Prentis calls for halt to NHS privatisation

UNISON general secretary Dave Prentis today criticised the Labour Party of “government by diktat” in its attempts to allow the private sector into the health service.

PPhotograph of Dave Prentis at the Labour Party conferencerentis asked the Labour Party Conference: “An NHS driven not by patient need, but by profits and markets: Is that really our vision?

“I can think of nothing more important, nothing where the stakes are higher, not just for us but for future generations.”

The general secretary proposed a composite motion that would put the brakes on the government’s market-led reforms. The result of a card vote is expected tomorrow.

The motion called for an urgent review of the role of markets and competition in the health service, before any further expansion of the role of the private sector.

It noted that despite the fact that the NHS was now delivering a “vision of modernisation” and its staff were consistently meeting targets and reducing waiting lists, reforms since 2002 had centred on increasing the role of the private sector.

The issue came to a head in July, when the NHS chief executive wrote to the heads of the Primary Care Trusts (PCTs), setting out a programme for the opening of primary care to private providers – a move, said the motion, “towards fragmenting the NHS and embedding a marketised system of providing public services with a substantial and growing role for the private sector”.

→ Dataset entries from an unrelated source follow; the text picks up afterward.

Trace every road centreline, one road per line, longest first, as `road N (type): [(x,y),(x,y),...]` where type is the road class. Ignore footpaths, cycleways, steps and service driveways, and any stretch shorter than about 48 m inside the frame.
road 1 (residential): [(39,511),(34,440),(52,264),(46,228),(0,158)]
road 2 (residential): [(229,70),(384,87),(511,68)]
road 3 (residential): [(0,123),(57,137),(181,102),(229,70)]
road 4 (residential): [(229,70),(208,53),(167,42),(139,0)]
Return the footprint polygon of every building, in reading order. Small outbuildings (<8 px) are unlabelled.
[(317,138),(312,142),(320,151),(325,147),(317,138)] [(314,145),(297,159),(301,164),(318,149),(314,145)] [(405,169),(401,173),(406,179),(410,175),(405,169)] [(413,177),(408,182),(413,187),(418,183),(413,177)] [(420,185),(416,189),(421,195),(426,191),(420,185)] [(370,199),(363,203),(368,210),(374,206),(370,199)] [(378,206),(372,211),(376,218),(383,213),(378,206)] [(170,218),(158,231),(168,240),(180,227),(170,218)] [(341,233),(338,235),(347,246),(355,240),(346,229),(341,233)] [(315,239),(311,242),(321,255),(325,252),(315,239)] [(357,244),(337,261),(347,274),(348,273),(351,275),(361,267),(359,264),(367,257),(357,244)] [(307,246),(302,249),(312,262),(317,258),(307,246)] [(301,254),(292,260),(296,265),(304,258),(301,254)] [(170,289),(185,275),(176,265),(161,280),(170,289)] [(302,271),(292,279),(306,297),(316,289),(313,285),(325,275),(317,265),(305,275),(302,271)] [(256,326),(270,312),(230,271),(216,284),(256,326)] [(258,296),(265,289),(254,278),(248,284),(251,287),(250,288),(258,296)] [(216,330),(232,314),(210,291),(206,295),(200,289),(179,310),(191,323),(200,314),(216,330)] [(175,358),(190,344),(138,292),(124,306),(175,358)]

Prentis reminded the conference that these PCTs had been introduced just three years ago, “to unleash the sprit of public sector enterprise to rival that of the private sector”. But having just “bedded down”, they were now being “booted out” by the government.

 

     



“Managers who should be leading – the real 'change makers' – are now fighting for their jobs,” he said. “Health visitors, community midwives, occupational therapists, district nurses – the backbone of our local community services – are threatened with transfer to the private sector.

“And where did we hear about such major changes? In the newspapers. There was no debate, no discussion, no analysis, and no mention of the PCTs in the manifesto. This is government by diktat – and it is simply not acceptable.”

He urged the government not to repeat the mistakes of the Tories. And he stressed: “This composite isn’t about going back. It isn’t about denying choice. It’s about a government not consulting on fundamental change, not talking, not treating people with respect.”

Health secretary Patricia Hewitt countered that the NHS had always made use of the independent sector – only much less efficiently than today. And to do so was the only way that the party would meet its manifesto promises to cut waiting times.

“What we have been doing has helped,” she said. “It has been a part of enormous improvements in the NHS in the past few years. But we have still got so much more to do.”

The motion calls on the government to:
consult with representatives of all levels of NHS management, the NHS unions and patient and professional bodies to clearly identify the practical shortcomings that are emerging with the ‘choice” and market policies in the NHS;
institute an urgent joint review into the mix of private sector provision in the NHS and the role, limits and regulation of markets in our public services;
suspend the introduction of competition of providers into primary care services, and the stipulation that the role of PCTs as service providers be minimised, pending the outcome of such a review;
suspend any further expansion of the role of the private sector into the NHS.